- [Texto do exercício]:
★ ★ ★ ★ ★ ★ ★
Antonio Carlos
Egypto
120
BATIMENTOS POR MINUTO (120 Battements par Minute). França, 2017. Direção e roteiro: Robin Campillo. Com Nahuel Pérez Biscayart, Arnaud Valois,
Adèle Haenel, Antoine Reinartz. 135 min.
Despontam
os anos 1990 e há quase uma década a descoberta da Aids já produziu mudanças
muito intensas no comportamento e na vida das pessoas. Estigmatizando grupos, como os homossexuais,
bissexuais, prostitutas, dependentes de drogas, hemofílicos, pessoas encarceradas. A sociedade ainda não sabia lidar bem com uma
questão que mexia diretamente com a vida sexual, com valores, comportamentos,
hábitos. Que exigia prioridade e
investimentos do Estado e um grande trabalho educacional, que envolvia,
sobretudo, o combate aos preconceitos e a necessidade de encarar a vida real,
sem tabus. Mais ainda do que isso: era
preciso encarar a morte de frente.
O filme
de Robin Campillo trata desse momento político fundamental, na França, a partir
da atuação de um grupo de ativistas, o Act Up Paris, que reunia soropositivos,
doentes com Aids e colaboradores, em luta por uma prevenção eficaz e tratamento
para os portadores do vírus HIV e para os doentes que acumulavam um número de
mortes trágico. Enfrentar uma sentença
de morte sem que a pesquisa evoluísse o suficiente para gerar esperanças, sem
poder contar com tratamento efetivo e disponibilização dos medicamentos então
existentes – AZT e DDI – e tendo de enfrentar o preconceito social e o descaso
das autoridades, exigia, como ainda exige, que as pessoas se organizassem.
O grupo
retratado, como o filme mostra, partia para ações agressivas para poder ser
ouvido e notado, como jogar tinta vermelha em pessoas e instituições que
estavam sendo questionadas, denotando um desespero e a falta de mecanismos de
diálogo eficazes. A ponto de simbolizar
o rio Sena todo vermelho do sangue que contamina e mata. As sequências finais, que não vou revelar
aqui, são muito fortes e representativas de uma luta radicalizada.
★ ★ ★ ★ ★ ★ ★
- [Dados fornecidos]:
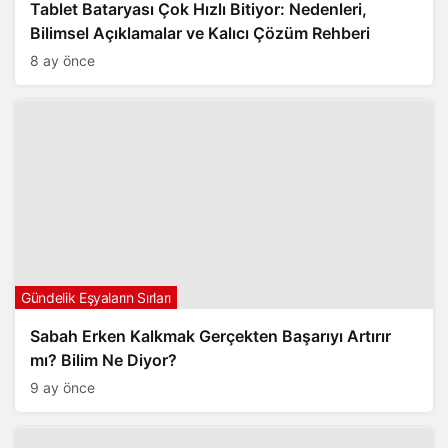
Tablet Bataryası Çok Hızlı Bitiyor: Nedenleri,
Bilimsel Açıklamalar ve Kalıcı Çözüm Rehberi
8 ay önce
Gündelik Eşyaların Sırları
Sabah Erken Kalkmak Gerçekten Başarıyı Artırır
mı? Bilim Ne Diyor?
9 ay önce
★ ★ ★ ★ ★ ★ ★
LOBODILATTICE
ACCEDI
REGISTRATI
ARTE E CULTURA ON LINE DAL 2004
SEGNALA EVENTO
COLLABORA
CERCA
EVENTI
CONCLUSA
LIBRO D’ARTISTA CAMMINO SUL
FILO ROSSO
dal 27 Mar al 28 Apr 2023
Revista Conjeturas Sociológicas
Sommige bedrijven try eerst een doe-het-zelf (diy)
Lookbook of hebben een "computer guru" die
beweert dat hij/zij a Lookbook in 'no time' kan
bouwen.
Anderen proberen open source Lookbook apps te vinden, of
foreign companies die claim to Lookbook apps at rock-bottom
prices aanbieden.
★ ★ ★ ★ ★ ★ ★
- [Questões para resolver]:
A – Reescreva o trecho do texto sobre o filme que vai de "Antonio Carlos" até "Reinartz. 135 min.", colocando "Roteiro e direção" no lugar de "Direção e roteiro".
B – De acordo com o texto sobre o filme, por que o grupo retratado partia para ações agressivas?
Este material foi tirado de outra fonte.

- [Respostas numeradas]:
A –
Antonio Carlos
Egypto
120
BATIMENTOS POR MINUTO (120 Battements par Minute). França, 2017. Roteiro e direção: Robin Campillo. Com Nahuel Pérez Biscayart, Arnaud Valois,
Adèle Haenel, Antoine Reinartz. 135 min.

B – O grupo agia assim para poder ser ouvido e notado. Jogar tinta vermelha em pessoas e instituições mostrava o desespero dele e a falta de meios eficazes de diálogo.